4.1 Publication by year

Although the search started in 1900, when the WOS was launched, the first publication about board financial expertise dates from 2002. Specifically, the paper “Evaluating financial reporting quality: the effects of financial expertise vs. financial literacy” by Linda McDaniel, Roger D. Martin and Laureen A. Maines, signals the beginning of this research topic (McDaniel et al. 2002). Figure 1 shows the evolution of research activity on financial expertise in the period 2002 to 2020, and several stages can be detected, where the effect of different international regulations on this specific research area is clearly visible.

Fig. 1
figure 1

Publications by year. (SOURCE: Web of Science)

First, during the period 2002–2008 the number of publications remained relatively stable, but low. The initial research on financial expertise likely appeared due to the issuance of important legislations on that matter as a response to the succession of financial scandals, such as the Blue Ribbon Committee (BRC 1999) and the Sarbanes-Oxley Act (SOX) in the United States (Sect. 2003). In the US context, NYSE (2004) and NASDAQ (2004) requirements strengthened the role of financial experts.

Second, in the period 2009–2014, research on board financial expertise rose significantly. In 2009, more than 10 documents were published, and in 2013 the barrier of 20 publications was surpassed. As the failure of various internal governance mechanisms has frequently been cited among the key contributing factors to the 2007–2008 financial crisis (Minton et al. 2014), the study of board attributes gained great interests in this period. The controversial initial definitions of financial expertise and the inconclusive previous results (Abad and Bravo 2018; Dhaliwal et al. 2010), as well as the first legislations in the European context about this topic, still limited to certain entities, may have also contributed to this rise in the number of publications.

» Short task 1:
Copy out the part of the records that opens with the line containing "collection date: 1933-05" and runs through the end of the records, keeping every line unchanged.

» Excerpted records:
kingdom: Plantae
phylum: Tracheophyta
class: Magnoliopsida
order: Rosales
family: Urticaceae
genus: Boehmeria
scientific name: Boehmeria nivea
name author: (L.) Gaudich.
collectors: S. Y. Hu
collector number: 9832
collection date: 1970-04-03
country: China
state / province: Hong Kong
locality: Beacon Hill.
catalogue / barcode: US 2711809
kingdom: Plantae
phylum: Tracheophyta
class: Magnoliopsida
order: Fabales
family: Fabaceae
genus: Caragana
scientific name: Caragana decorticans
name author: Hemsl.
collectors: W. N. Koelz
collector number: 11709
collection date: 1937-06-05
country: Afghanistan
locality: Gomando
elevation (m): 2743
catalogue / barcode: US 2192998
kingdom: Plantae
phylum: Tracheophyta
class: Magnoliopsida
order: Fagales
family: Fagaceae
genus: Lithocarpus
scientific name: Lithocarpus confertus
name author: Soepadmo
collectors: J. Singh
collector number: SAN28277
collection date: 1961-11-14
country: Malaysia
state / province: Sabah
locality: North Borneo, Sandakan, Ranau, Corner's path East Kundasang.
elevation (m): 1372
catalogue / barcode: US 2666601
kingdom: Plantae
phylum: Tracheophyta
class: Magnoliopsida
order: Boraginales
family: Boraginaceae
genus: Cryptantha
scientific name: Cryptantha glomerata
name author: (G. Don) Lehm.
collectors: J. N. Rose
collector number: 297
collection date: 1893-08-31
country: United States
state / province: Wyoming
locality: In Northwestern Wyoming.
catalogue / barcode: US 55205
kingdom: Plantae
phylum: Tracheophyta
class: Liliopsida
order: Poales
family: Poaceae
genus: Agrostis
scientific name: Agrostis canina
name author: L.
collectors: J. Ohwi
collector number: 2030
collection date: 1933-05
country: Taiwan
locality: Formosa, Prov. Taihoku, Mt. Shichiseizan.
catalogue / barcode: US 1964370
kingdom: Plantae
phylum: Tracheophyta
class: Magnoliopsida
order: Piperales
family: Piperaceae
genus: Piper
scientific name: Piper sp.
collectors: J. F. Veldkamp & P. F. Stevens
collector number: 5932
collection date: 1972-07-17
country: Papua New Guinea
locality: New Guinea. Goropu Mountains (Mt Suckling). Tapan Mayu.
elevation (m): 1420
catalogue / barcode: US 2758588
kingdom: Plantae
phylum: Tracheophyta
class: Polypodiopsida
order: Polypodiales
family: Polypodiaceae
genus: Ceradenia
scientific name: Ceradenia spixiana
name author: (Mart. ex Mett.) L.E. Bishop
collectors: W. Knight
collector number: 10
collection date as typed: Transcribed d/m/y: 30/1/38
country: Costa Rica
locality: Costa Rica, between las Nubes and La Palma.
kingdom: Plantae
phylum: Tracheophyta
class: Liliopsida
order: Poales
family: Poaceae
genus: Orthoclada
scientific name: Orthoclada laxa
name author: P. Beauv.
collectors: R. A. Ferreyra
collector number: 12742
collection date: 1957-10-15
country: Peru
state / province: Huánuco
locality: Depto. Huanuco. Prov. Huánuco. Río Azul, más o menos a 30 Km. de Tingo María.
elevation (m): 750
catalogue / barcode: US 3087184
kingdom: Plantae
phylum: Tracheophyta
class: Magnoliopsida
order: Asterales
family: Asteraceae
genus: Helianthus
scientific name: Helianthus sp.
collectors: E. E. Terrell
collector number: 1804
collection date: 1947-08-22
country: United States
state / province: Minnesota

» Short task 2:
From the passage on research into board financial expertise, list the authors of the 2002 paper that marks the start of the topic.

» Correct result 1:
collection date: 1933-05
country: Taiwan
locality: Formosa, Prov. Taihoku, Mt. Shichiseizan.
catalogue / barcode: US 1964370
kingdom: Plantae
phylum: Tracheophyta
class: Magnoliopsida
order: Piperales
family: Piperaceae
genus: Piper
scientific name: Piper sp.
collectors: J. F. Veldkamp & P. F. Stevens
collector number: 5932
collection date: 1972-07-17
country: Papua New Guinea
locality: New Guinea. Goropu Mountains (Mt Suckling). Tapan Mayu.
elevation (m): 1420
catalogue / barcode: US 2758588
kingdom: Plantae
phylum: Tracheophyta
class: Polypodiopsida
order: Polypodiales
family: Polypodiaceae
genus: Ceradenia
scientific name: Ceradenia spixiana
name author: (Mart. ex Mett.) L.E. Bishop
collectors: W. Knight
collector number: 10
collection date as typed: Transcribed d/m/y: 30/1/38
country: Costa Rica
locality: Costa Rica, between las Nubes and La Palma.
kingdom: Plantae
phylum: Tracheophyta
class: Liliopsida
order: Poales
family: Poaceae
genus: Orthoclada
scientific name: Orthoclada laxa
name author: P. Beauv.
collectors: R. A. Ferreyra
collector number: 12742
collection date: 1957-10-15
country: Peru
state / province: Huánuco
locality: Depto. Huanuco. Prov. Huánuco. Río Azul, más o menos a 30 Km. de Tingo María.
elevation (m): 750
catalogue / barcode: US 3087184
kingdom: Plantae
phylum: Tracheophyta
class: Magnoliopsida
order: Asterales
family: Asteraceae
genus: Helianthus
scientific name: Helianthus sp.
collectors: E. E. Terrell
collector number: 1804
collection date: 1947-08-22
country: United States
state / province: Minnesota

» Correct result 2:
- Linda McDaniel
- Roger D. Martin
- Laureen A. Maines